Ferrovial has reported a solid start to 2026, with the Spanish multinational infrastructure company posting a 10.2% rise in consolidated revenue and a 15% increase in adjusted EBITDA for the first quarter. The figures, which are up on a like-for-like basis, reflect strong performance across the group's core businesses, led primarily by its North American highway operations.

Chief Financial Officer Ernesto López Mozo highlighted that the growth in the US and Canada was driven by a combination of higher traffic volumes and increased toll rates. The 407 ETR toll road in Canada delivered a particularly strong quarter, with revenue surging 20% and toll revenue climbing 22.1% following rate hikes implemented on January 1, 2026.

In the United States, Ferrovial's managed lanes in the Dallas-Fort Worth area also outperformed expectations despite adverse weather conditions. Revenue per transaction rose sharply across the network, with the North Tollway (NTE) seeing an 18.3% increase, the LBJ Expressway up 11.5%, and the North Tollway 35W (NTE 35W) growing by 17.3%. The CFO attributed these gains to a favourable traffic mix involving higher volumes of heavy vehicles and ongoing technology enhancements that improved vehicle classification.

Construction activity continues to advance significantly at the New Terminal One project at John F. Kennedy International Airport. As of the end of the first quarter, construction progress has reached 87%, with the company targeting the completion of Phase One for the fall of 2026. The project has secured commitments from 30 airlines, comprising 21 executed agreements and nine letters of intent, underscoring strong demand for the new facility.

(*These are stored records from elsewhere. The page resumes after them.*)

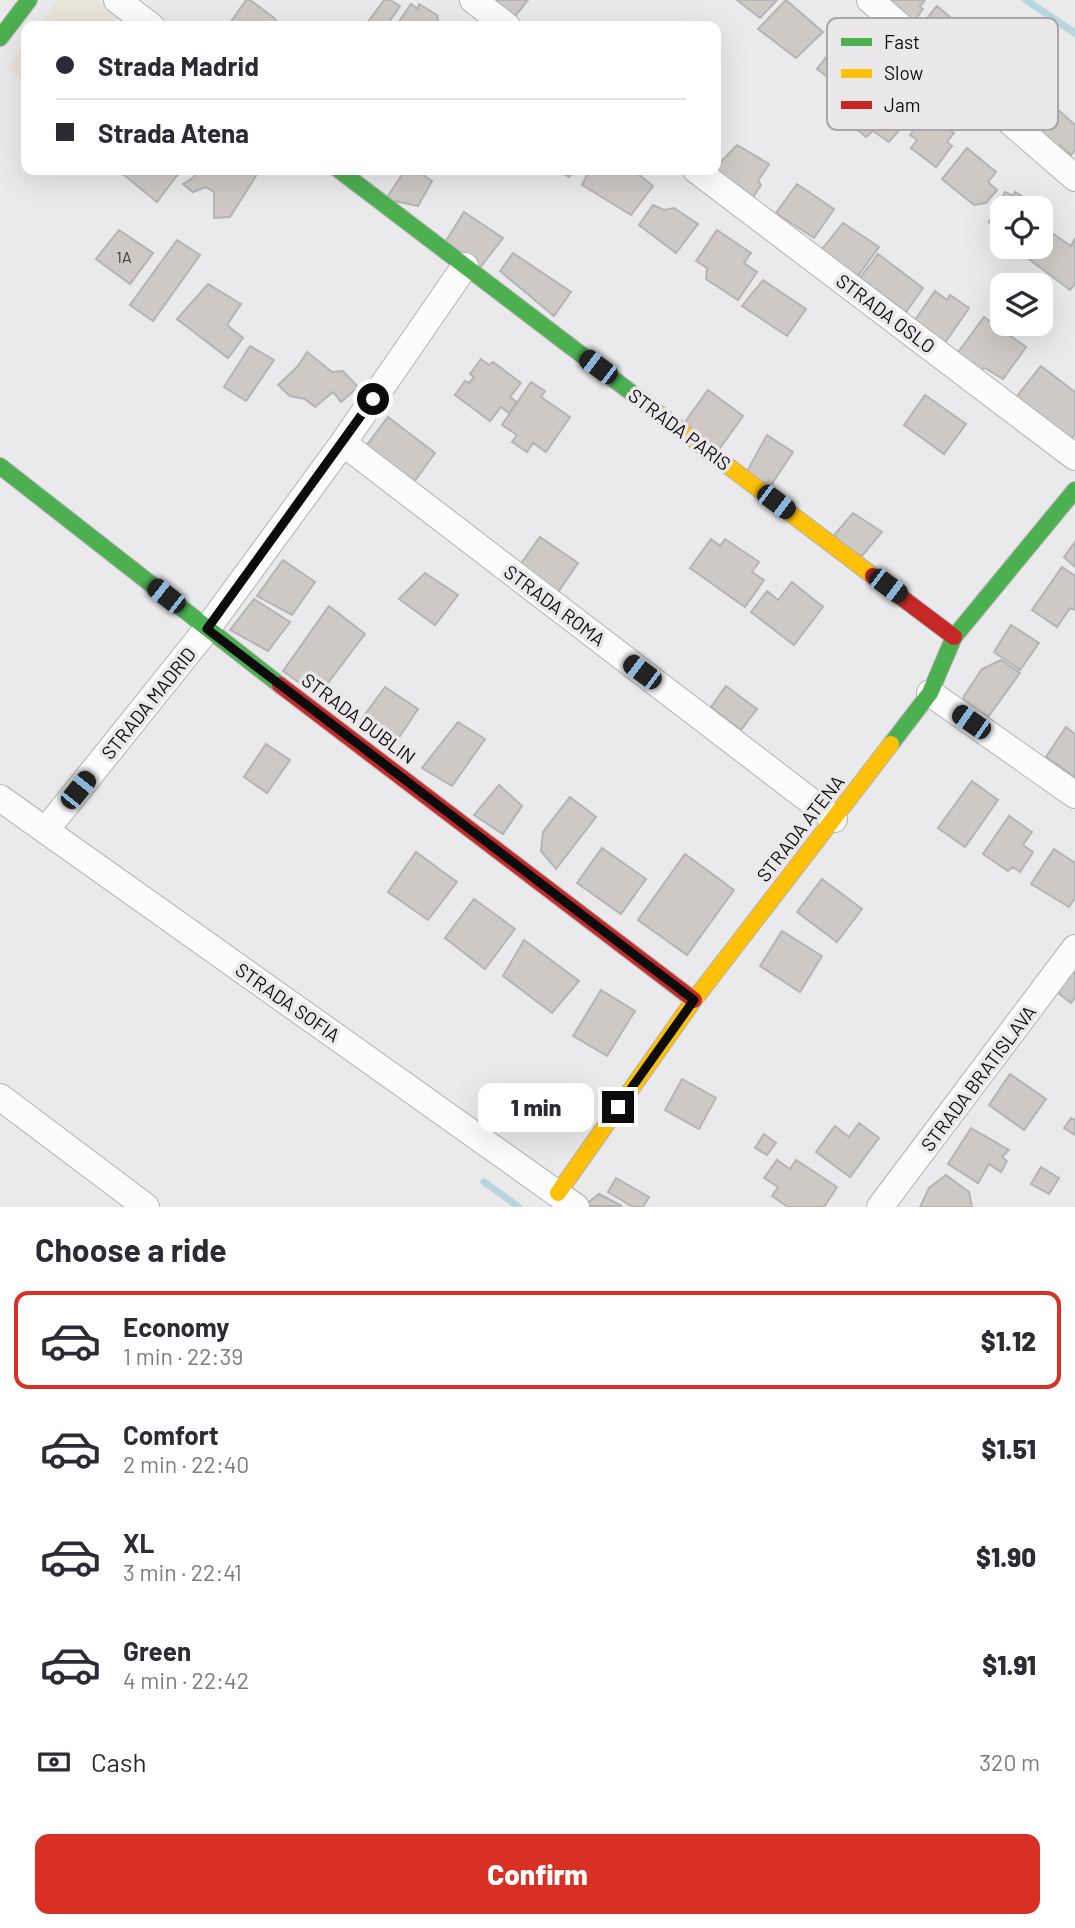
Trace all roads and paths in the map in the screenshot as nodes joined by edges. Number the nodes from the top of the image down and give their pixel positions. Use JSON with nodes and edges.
{"nodes":[{"id":1,"x":29,"y":0,"type":"edge"},
{"id":2,"x":117,"y":0,"type":"edge"},
{"id":3,"x":473,"y":0,"type":"edge"},
{"id":4,"x":870,"y":0,"type":"edge"},
{"id":5,"x":891,"y":18,"type":"edge"},
{"id":6,"x":144,"y":21,"type":"edge"},
{"id":7,"x":500,"y":21,"type":"edge"},
{"id":8,"x":0,"y":38,"type":"edge"},
{"id":9,"x":1020,"y":130,"type":"edge"},
{"id":10,"x":346,"y":175,"type":"edge"},
{"id":11,"x":703,"y":175,"type":"edge"},
{"id":12,"x":1075,"y":178,"type":"edge"},
{"id":13,"x":465,"y":266,"type":"junction"},
{"id":14,"x":343,"y":443,"type":"junction"},
{"id":15,"x":1075,"y":457,"type":"edge"},
{"id":16,"x":0,"y":466,"type":"edge"},
{"id":17,"x":1075,"y":490,"type":"edge"},
{"id":18,"x":207,"y":629,"type":"junction"},
{"id":19,"x":954,"y":637,"type":"junction"},
{"id":20,"x":930,"y":692,"type":"junction"},
{"id":21,"x":1075,"y":795,"type":"edge"},
{"id":22,"x":0,"y":798,"type":"edge"},
{"id":23,"x":834,"y":819,"type":"junction"},
{"id":24,"x":46,"y":830,"type":"junction"},
{"id":25,"x":1075,"y":948,"type":"edge"},
{"id":26,"x":694,"y":1000,"type":"junction"},
{"id":27,"x":0,"y":1097,"type":"edge"},
{"id":28,"x":567,"y":1200,"type":"edge"},
{"id":29,"x":146,"y":1207,"type":"edge"},
{"id":30,"x":880,"y":1207,"type":"edge"}],
"edges":[{"from":1,"to":8,"type":"street"},
{"from":2,"to":6,"type":"street"},
{"from":3,"to":7,"type":"street"},
{"from":4,"to":5,"type":"street"},
{"from":9,"to":12,"type":"street"},
{"from":10,"to":13,"type":"street","name":"STRADA PARIS"},
{"from":11,"to":15,"type":"street","name":"STRADA OSLO"},
{"from":13,"to":14,"type":"street","name":"STRADA MADRID"},
{"from":13,"to":19,"type":"street","name":"STRADA PARIS"},
{"from":14,"to":18,"type":"street","name":"STRADA MADRID"},
{"from":14,"to":23,"type":"street","name":"STRADA ROMA"},
{"from":16,"to":18,"type":"street","name":"STRADA DUBLIN"},
{"from":17,"to":19,"type":"street","name":"STRADA ATENA"},
{"from":18,"to":24,"type":"street","name":"STRADA MADRID"},
{"from":18,"to":26,"type":"street","name":"STRADA DUBLIN"},
{"from":19,"to":20,"type":"street","name":"STRADA ATENA"},
{"from":20,"to":21,"type":"street"},
{"from":20,"to":23,"type":"street","name":"STRADA ATENA"},
{"from":22,"to":24,"type":"street","name":"STRADA SOFIA"},
{"from":23,"to":26,"type":"street","name":"STRADA ATENA"},
{"from":24,"to":28,"type":"street","name":"STRADA SOFIA"},
{"from":25,"to":30,"type":"street","name":"STRADA BRATISLAVA"},
{"from":26,"to":28,"type":"street","name":"STRADA ATENA"},
{"from":27,"to":29,"type":"street"}]}
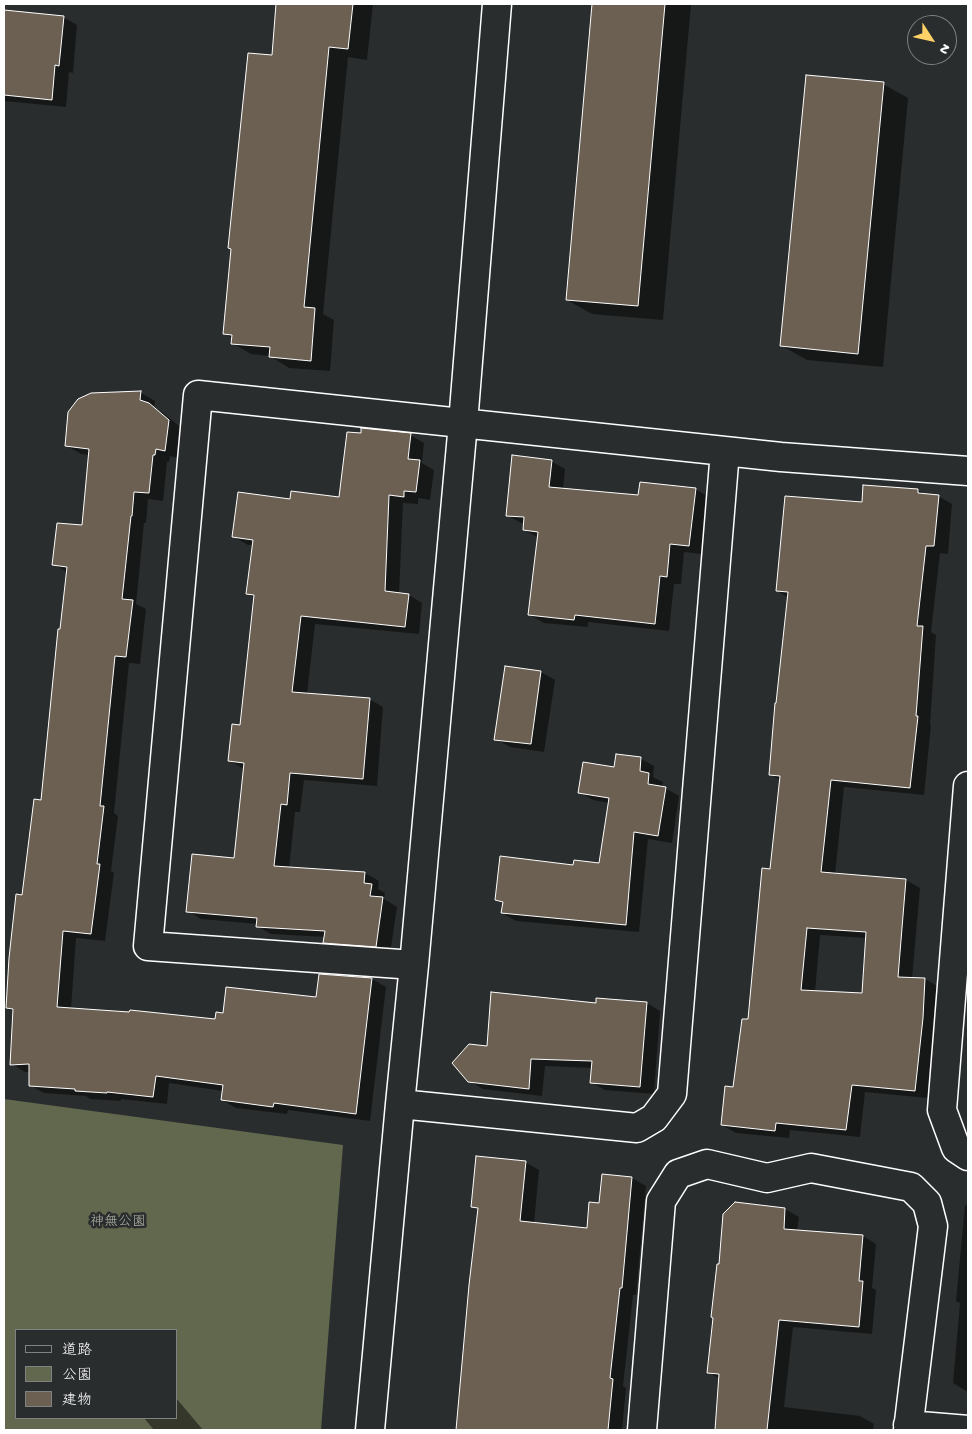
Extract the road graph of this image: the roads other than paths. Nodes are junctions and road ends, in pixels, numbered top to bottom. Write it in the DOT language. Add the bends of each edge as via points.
graph roads {
  1 [pos="498,4"];
  2 [pos="463,423"];
  3 [pos="725,451"];
  4 [pos="968,471"];
  5 [pos="968,786"];
  6 [pos="414,966"];
  7 [pos="400,1104"];
  8 [pos="968,1156"];
  9 [pos="908,1427"];
  10 [pos="370,1430"];
  11 [pos="642,1430"];
  12 [pos="968,1430"];
  1 -- 2 [label="street"];
  2 -- 3 [label="street"];
  2 -- 6 [label="street"];
  2 -- 6 [label="street" via="198,395 154,877 148,946"];
  3 -- 4 [label="street"];
  3 -- 7 [label="street" via="672,1094 654,1118 636,1128"];
  5 -- 8 [label="street" via="942,1110 956,1148"];
  6 -- 7 [label="street"];
  7 -- 10 [label="street"];
  9 -- 11 [label="street" via="933,1226 927,1203 911,1187 811,1168 767,1178 706,1164 678,1174 661,1201"];
  9 -- 12 [label="street"];
}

On the financial front, Ferrovial maintains a robust balance sheet with net cash standing at EUR 1.2 billion, excluding infrastructure projects. The board has approved a CAD 500 million dividend for payment in the second quarter of 2026. Additionally, the company issued EUR 500 million in bonds in March and announced a first scrip dividend of EUR 400 million, demonstrating a disciplined approach to capital allocation.

Looking ahead, the company's order book remains at an all-time high of EUR 17.6 billion, with nearly half of the backlog located in its core US and Canadian markets. While geopolitical instability in the Middle East has impacted international traffic volumes at Dalaman Airport, domestic traffic there rose 9.8% during the quarter. Ferrovial expects to see award decisions for new US managed lanes in Tennessee and Atlanta later in the year, continuing its strategy of balancing growth with shareholder returns.